The municipal authorities have built 30 parks in the last three years in Calcutta. Plans are also underway to add more parks in areas that fall between municipal wards 101 and 141. These are welcome developments on two counts. First, public parks occupy only five per cent of Calcutta’s total area. (Parks should cover 20 per cent of space for a city of this size.) Second, ‘public’ parks are not always inclusive spaces. Even the nominal entry fee charged by the popular parks keeps out underprivileged citizens. If each municipal ward were to have its own park, the less affluent would stand a better chance of gaining access to such civic amenities.
But before congratulating the municipal authorities for their democratic and environment-friendly vision, consider the following facts. The number of trees per kilometre on Calcutta’s roads is 43. Ideally, the figure should be 400. Neither the KMDA nor the Metro Railway — agencies responsible for rampant felling on such areas as the Eastern Metropolitan Bypass, the stretch between Santoshpur Connector and Khudiram Station, James Long Sarani in Behala and even Camac Street — knows exactly how many trees have been felled. Official statistics state that in 2013, 1,785 trees were felled in Calcutta, a figure that environmentalists suspect is grossly inaccurate. Is the proposal to add parks then a ruse to deflect public attention from the pathetic institutional failure to safeguard Calcutta’s fragile environment?

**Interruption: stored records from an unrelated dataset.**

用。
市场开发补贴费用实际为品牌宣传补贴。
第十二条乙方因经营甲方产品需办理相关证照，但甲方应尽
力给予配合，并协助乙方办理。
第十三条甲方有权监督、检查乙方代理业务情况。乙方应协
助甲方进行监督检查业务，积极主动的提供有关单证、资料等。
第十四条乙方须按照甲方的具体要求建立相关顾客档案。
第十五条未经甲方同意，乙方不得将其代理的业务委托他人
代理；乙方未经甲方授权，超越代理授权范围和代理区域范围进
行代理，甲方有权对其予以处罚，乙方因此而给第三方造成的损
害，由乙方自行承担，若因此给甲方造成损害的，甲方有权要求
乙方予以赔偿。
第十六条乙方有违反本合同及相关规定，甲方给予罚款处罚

The incongruence of development with ecological concerns can be attributed to an apathy that the executive shares with the judiciary. A legislation passed in 2006 states that if a person were to fell a tree after obtaining the necessary permission, two trees are to be planted as compensation. In the case of ‘developers’ (real estate agents and government agencies) the figure is supposed to be five. But the legal provisions are yet to be incorporated in the municipal Building Rules, allowing errant promoters to build residential complexes without the mandatory 20 per cent green cover.

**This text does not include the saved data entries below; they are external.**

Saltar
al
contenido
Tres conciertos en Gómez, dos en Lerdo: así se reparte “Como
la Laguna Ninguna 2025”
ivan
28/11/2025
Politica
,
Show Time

The law has remained on paper not merely because of the government’s criminal collusion with the builders’ lobby. The courts’ reluctance to confront such violations in a far more combative manner is an aberration in an era of judicial activism. The high-court appointed committee’s useful suggestion of planting semi-grown trees as compensation remains susceptible to the inertia that afflicts public institutions and the people when it comes to protecting trees.
Some environmentalists have demanded the creation of yet another regulatory body to monitor the implementation of green laws. But these bodies — with their customary sprinkling of activists, public officials and planners — remain toothless because their decisions are not binding on the government. Stringent implementation of green laws and the empowerment of regulatory panels must be accompanied by a ‘tree census’. This will help planners by offering reliable data on the surviving tree population, the city’s vulnerable green spots as well as the kinds of trees that can check pollution.
Only sustained public pressure can compel the government to act. Sporadic awareness campaigns and the mere inclusion of Environmental Studies in the educational curriculum are not enough to create this kind of pressure. Newer, innovative ways must be explored to include environmental issues within the ambit of demands that people make of the government.
Incentives — monetary rewards for citizens for registering bona fide complaints against or for preventing felling — can work wonders in a society that worships wealth but not trees.